→ **EXERCISES TO COMPLETE**:
- a) Could you shorten the paragraph in the UQPCE and Dymos text that begins "The drag coefficient and angle relative to the ground" into a bulleted list that keeps its main facts?
- b) Will you repeat the UQPCE and Dymos text word for word, from "Cost (constraint): This" up to and including "and y components."?

Building Multi-Phase Trajectory with UQPCE and Dymos#
This problem demonstrates how to collectively use the UQPCE, Dymos, and OpenMDAO frameworks together.
Indoor Shot Put#
Consider an indoor shot put game. The goal is to solve for optimal values of mass and velocity so the metal ball reaches as close as possible to the target 150m away, subject to physical constraints.
This example is a demonstration of a simple projectile motion problem design under uncertainty.#
Dymos is used for implementation of the differential equations of motion and mapping of trajectory paths.
UQPCE is used to develop a polynomial-chaos expansion surrogate model, where sample points of the uncertain variables are provided.
UQPCE is connected to Dymos in this problem using the framework of OpenMDAO.
Problem Composition#
The drag coefficient and angle relative to the ground are represented by uncertain variables, sampled from uniform and normal distributions, respectively. The distribution for the drag coefficient ranges from 0.1 to 0.9. The distribution for the angle theta has a mean of 30 and standard deviation of 2.
Each trajectory correlates to uncertain sample values for drag coefficient and angle. The trajectory is composed of two phases, ascent and descent.
The problem iterates to find the design variable (mass and velocity) values which optimize the objective function.
Variables#
A- Projectile surface area (dependent on mass)m- Mass (design variable)v- Velocity (design variable)g- Acceleration due to gravity (constant)rho_0- Density of air (constant)vx- Velocity x-component (dependent on velocity and theta)vy- Velocity y-component (dependent on velocity and theta)c_d- Drag coefficient (uncertain variable)theta- Angle (uncertain variable)
Components#
Obj (objective): This component motivates the problem to optimize towards a mean x-distance of 150.
Cost (constraint): This component defines cost in terms of kinetic energy.
WidthCI (constraint): This component constrains the upper bound of the confidence interval width, encouraging less variance.
Area (computation): The component is used to connect the current value of mass into the computation for cross-sectional area.
V_Comp (computation): This component separates the velocity vector into its respective x and y components.
EOM (computation): This component defines the equations of motion for the trajectories in this problem.

→ **EXCERPTED DATA**:
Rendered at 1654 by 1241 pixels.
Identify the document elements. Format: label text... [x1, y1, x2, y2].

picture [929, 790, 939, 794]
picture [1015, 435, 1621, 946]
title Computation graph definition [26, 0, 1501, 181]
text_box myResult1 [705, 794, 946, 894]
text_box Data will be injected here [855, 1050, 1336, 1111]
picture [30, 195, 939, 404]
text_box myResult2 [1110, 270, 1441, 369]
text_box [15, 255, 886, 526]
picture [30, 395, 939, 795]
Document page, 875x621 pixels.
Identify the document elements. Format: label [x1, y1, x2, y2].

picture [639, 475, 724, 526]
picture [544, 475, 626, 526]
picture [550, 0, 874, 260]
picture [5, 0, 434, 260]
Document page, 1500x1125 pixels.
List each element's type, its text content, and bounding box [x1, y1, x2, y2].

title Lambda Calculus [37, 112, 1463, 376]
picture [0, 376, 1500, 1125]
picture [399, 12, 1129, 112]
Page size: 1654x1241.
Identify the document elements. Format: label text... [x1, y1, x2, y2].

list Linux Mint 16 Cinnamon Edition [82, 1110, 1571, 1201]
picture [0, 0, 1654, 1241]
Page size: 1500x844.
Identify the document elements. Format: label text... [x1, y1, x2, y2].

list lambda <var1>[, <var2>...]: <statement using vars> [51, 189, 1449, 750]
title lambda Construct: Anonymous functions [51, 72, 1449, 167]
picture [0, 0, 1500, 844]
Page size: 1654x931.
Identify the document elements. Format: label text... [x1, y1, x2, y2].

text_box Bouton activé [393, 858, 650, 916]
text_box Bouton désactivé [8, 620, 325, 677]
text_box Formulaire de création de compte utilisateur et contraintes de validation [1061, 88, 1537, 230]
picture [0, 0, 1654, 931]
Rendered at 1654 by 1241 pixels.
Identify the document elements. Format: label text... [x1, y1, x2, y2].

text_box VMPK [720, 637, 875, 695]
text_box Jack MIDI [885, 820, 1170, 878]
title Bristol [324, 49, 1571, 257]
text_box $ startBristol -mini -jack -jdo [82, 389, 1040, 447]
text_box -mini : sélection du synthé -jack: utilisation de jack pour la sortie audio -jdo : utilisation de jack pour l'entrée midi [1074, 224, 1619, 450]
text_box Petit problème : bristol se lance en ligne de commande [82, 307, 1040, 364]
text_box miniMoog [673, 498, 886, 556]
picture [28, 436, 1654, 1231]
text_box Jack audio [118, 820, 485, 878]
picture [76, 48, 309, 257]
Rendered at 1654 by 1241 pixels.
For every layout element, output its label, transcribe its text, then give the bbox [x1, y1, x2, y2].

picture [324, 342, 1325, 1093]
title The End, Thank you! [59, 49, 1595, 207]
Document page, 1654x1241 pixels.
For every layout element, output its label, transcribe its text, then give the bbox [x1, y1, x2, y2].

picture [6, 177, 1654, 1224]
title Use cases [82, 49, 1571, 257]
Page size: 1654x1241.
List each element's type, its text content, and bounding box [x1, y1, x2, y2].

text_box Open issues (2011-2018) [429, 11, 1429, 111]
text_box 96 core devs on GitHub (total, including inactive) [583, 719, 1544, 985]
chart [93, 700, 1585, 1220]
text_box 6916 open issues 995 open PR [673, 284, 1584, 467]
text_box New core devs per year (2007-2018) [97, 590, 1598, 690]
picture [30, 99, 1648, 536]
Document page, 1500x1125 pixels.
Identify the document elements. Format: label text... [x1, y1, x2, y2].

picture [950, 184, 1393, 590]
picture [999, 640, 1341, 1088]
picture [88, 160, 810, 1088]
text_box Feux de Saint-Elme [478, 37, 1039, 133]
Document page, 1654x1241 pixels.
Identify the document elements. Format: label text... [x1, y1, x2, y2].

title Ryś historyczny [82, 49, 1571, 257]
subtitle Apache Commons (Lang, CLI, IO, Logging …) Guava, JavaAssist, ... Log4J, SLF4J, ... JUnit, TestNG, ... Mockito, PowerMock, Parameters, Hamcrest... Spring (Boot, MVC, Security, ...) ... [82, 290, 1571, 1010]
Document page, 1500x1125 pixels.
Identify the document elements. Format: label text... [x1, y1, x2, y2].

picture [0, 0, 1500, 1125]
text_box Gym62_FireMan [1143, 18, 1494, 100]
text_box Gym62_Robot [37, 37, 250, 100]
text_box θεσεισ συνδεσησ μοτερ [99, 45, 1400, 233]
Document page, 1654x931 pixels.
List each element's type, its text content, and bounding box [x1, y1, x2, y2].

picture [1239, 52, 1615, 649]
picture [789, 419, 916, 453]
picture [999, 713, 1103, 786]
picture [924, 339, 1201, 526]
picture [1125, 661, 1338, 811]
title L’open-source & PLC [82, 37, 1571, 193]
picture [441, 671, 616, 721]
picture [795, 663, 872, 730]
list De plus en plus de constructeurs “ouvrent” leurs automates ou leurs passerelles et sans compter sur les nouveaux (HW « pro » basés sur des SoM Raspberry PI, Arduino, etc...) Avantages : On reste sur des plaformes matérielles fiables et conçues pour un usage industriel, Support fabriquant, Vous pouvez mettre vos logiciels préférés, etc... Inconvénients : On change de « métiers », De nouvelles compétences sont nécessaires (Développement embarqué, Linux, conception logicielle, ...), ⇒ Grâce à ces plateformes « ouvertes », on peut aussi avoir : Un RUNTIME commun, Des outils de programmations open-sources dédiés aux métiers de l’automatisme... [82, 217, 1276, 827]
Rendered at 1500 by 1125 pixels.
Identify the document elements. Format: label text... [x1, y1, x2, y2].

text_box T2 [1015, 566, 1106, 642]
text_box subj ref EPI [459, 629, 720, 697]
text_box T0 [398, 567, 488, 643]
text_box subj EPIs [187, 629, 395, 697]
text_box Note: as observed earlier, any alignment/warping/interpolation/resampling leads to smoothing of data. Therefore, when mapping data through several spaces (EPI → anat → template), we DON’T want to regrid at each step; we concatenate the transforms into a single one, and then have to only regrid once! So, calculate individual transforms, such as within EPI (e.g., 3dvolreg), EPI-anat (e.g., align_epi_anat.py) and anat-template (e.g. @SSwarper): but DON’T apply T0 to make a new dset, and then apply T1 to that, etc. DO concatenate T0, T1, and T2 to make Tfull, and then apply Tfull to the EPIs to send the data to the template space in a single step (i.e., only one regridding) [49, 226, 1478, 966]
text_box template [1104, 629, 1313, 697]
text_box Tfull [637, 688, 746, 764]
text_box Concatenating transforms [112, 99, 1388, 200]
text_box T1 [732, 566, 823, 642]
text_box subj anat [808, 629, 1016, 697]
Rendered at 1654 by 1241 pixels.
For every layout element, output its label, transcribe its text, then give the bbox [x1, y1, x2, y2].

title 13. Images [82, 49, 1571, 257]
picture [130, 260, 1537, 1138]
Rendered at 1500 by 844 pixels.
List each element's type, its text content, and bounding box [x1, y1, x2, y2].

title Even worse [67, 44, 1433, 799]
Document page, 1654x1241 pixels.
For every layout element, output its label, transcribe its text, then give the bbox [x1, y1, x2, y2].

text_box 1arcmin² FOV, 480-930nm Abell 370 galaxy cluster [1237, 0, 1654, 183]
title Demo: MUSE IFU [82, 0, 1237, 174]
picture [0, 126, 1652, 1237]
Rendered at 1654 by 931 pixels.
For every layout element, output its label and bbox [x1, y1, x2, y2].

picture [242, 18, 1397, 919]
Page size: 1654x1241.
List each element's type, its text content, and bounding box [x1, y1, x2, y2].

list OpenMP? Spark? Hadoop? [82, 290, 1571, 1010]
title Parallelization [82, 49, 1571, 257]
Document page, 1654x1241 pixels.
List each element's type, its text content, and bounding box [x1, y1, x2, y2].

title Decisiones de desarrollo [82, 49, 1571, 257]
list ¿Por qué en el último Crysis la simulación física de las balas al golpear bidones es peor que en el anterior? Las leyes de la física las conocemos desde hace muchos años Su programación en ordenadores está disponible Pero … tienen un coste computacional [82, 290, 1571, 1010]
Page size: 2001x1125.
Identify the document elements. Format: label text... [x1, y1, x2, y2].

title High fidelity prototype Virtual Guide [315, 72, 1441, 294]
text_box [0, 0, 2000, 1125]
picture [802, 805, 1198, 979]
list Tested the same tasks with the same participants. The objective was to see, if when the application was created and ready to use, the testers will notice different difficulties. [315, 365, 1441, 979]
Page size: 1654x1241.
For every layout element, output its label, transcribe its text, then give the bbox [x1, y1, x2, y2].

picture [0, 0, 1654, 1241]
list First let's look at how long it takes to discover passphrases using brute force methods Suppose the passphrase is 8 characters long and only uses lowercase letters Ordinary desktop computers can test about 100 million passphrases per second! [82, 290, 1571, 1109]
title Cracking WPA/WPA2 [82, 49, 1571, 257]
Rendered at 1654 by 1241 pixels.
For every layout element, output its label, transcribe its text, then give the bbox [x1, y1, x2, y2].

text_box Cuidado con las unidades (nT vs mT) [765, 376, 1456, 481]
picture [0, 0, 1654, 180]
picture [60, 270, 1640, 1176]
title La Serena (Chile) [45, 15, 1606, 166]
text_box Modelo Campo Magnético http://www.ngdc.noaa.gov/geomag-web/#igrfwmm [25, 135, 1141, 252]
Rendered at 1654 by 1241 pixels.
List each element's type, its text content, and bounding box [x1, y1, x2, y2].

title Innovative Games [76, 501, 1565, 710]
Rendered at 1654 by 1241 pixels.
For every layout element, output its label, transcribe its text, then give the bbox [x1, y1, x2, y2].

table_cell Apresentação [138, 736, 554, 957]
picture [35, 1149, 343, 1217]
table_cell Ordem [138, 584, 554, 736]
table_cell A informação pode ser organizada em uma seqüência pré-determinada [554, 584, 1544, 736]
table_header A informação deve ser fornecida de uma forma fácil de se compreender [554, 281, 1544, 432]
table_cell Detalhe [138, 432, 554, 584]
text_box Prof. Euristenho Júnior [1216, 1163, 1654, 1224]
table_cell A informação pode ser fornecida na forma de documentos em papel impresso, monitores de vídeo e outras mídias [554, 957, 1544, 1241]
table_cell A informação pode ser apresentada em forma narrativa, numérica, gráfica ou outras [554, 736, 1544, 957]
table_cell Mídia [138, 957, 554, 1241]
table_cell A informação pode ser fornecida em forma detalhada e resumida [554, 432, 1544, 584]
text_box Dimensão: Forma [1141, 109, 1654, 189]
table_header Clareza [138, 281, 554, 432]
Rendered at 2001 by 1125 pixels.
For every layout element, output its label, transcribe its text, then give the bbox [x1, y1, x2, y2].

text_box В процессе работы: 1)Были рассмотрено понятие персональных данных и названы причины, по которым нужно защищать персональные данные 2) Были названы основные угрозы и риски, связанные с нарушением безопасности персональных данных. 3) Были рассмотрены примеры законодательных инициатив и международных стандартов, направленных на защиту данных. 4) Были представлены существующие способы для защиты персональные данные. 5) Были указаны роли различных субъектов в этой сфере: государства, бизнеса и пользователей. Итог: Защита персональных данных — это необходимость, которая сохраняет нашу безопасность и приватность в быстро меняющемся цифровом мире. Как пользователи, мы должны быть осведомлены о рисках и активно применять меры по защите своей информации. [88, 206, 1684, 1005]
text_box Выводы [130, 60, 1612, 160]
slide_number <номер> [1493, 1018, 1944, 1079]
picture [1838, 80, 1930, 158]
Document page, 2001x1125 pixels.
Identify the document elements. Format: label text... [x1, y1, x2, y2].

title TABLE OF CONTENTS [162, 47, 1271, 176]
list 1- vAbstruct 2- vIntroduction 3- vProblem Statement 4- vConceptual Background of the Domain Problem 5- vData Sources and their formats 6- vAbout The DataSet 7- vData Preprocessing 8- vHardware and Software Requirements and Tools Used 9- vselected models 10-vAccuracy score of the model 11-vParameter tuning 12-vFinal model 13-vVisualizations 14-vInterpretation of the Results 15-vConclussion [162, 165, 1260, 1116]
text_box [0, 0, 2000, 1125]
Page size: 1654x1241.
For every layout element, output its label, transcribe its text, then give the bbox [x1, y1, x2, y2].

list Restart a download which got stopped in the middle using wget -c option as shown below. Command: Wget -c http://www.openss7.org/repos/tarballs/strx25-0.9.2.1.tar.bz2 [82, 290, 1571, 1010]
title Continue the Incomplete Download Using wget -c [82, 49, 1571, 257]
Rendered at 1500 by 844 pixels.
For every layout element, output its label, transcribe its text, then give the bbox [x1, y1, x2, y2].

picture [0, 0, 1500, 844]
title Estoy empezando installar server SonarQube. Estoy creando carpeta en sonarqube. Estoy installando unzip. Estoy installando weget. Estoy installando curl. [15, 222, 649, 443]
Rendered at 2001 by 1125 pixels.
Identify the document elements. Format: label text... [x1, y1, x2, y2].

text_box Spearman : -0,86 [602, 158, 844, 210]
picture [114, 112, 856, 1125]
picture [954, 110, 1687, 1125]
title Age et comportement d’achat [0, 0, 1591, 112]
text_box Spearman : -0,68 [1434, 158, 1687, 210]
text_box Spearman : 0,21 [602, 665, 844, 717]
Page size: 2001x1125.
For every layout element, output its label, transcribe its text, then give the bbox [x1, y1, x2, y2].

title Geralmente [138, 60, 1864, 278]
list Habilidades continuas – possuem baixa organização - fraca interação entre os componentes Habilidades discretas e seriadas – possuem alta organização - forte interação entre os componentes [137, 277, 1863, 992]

→ **CORRECT ANSWERS**:
- a)
- The uncertain variables are the drag coefficient and the angle relative to the ground.
- Drag coefficient: uniform distribution ranging from 0.1 to 0.9.
- Angle theta: normal distribution with a mean of 30 and a standard deviation of 2.

- b)
Cost (constraint): This component defines cost in terms of kinetic energy.
WidthCI (constraint): This component constrains the upper bound of the confidence interval width, encouraging less variance.
Area (computation): The component is used to connect the current value of mass into the computation for cross-sectional area.
V_Comp (computation): This component separates the velocity vector into its respective x and y components.